I ended my CounterPunch piece on the Renee Good killing by saying that if federal agents are treated as if they’re above the law, we shouldn’t expect it to be the last time an unarmed civilian dies at their hands. That unfortunately, but predictably, proved true less than five days after I hit submit. And it will happen again.
It doesn’t take special insight or a crystal ball to see where this is headed: the killing of Alex Pretti is what happens when armed federal agents are given free rein, political cover, and explicit permission to operate as if they are above the law, and Pretti will not be the last peaceful American citizen gunned down by a reckless, poorly trained force operating in American cities as if it has been granted a blanket pardon by the President of the United States for whatever harm it causes.
So no, we shouldn’t be surprised when it happens again. But we should be angry when it does. We should be angry now.
Anger isn’t the problem. What matters is what we do with it.
Regardless of party affiliation or how you voted, the murder of Alex Pretti should be the breaking point. Not only because it’s shocking in isolation, but because it fits a pattern we can no longer pretend not to see. Masked agents. No accountability. Dead civilians.
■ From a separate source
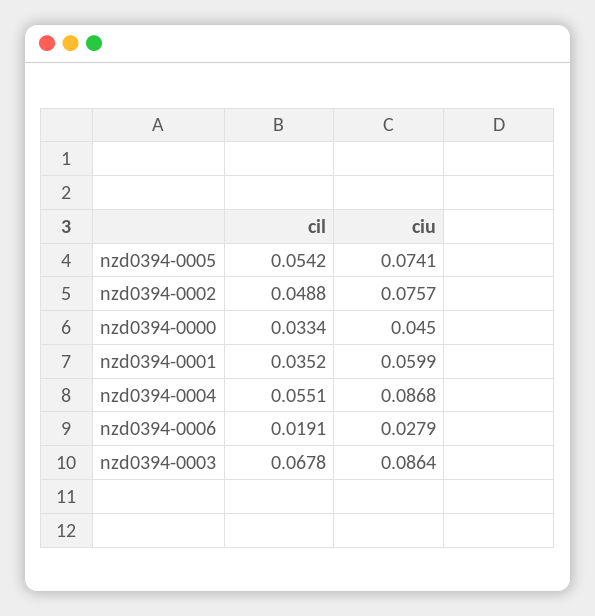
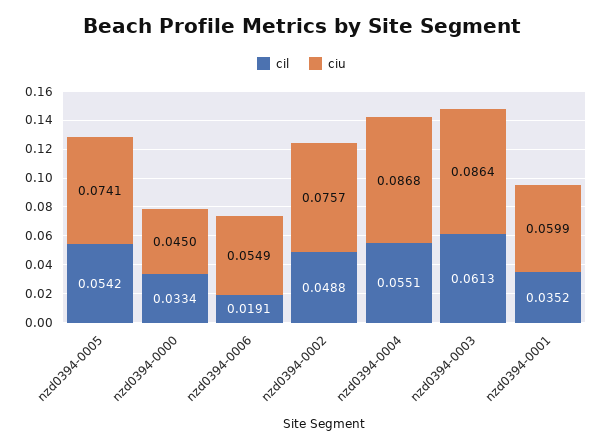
ciu, nzd0394-0006: 0.0279 -> 0.0549
cil, nzd0394-0003: 0.0678 -> 0.0613

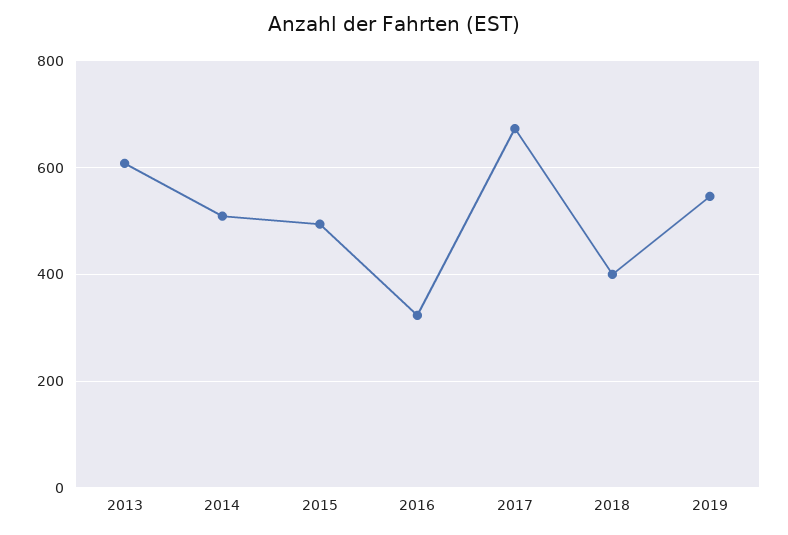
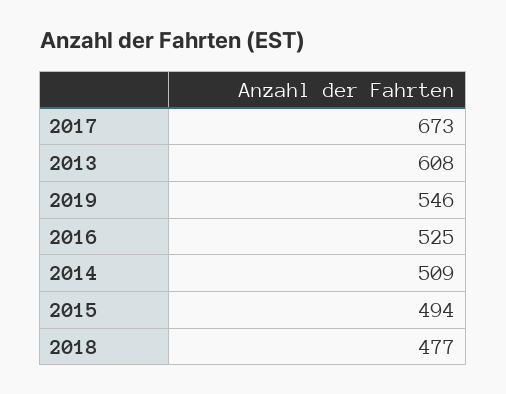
2016: 320 -> 525
2018: 400 -> 477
And the demand that we doubt our own eyes.
This is the moment where the abstractions fall away. No one is asking you to agree with every protester or adopt anyone else’s politics. You do, however, have to decide whether you’re willing to accept a country where the state kills its own people in public and lies about it afterward, confident that nothing will happen.
In the end, this won’t be remembered as a dispute between left and right. It will be remembered as a choice between standing on the right side of history or standing by while the state dismantled the limits on its power.
The American experiment is unusual not just because of who we are—a nation shaped by immigrants and refugees, and the children and grandchildren of immigrants and refugees—but because of what we built: a system that deliberately limits state power and gives ordinary people the right to say no. But the protections of the Constitution only exist if the people are willing to defend them. And once they’re gone, they aren’t coming back.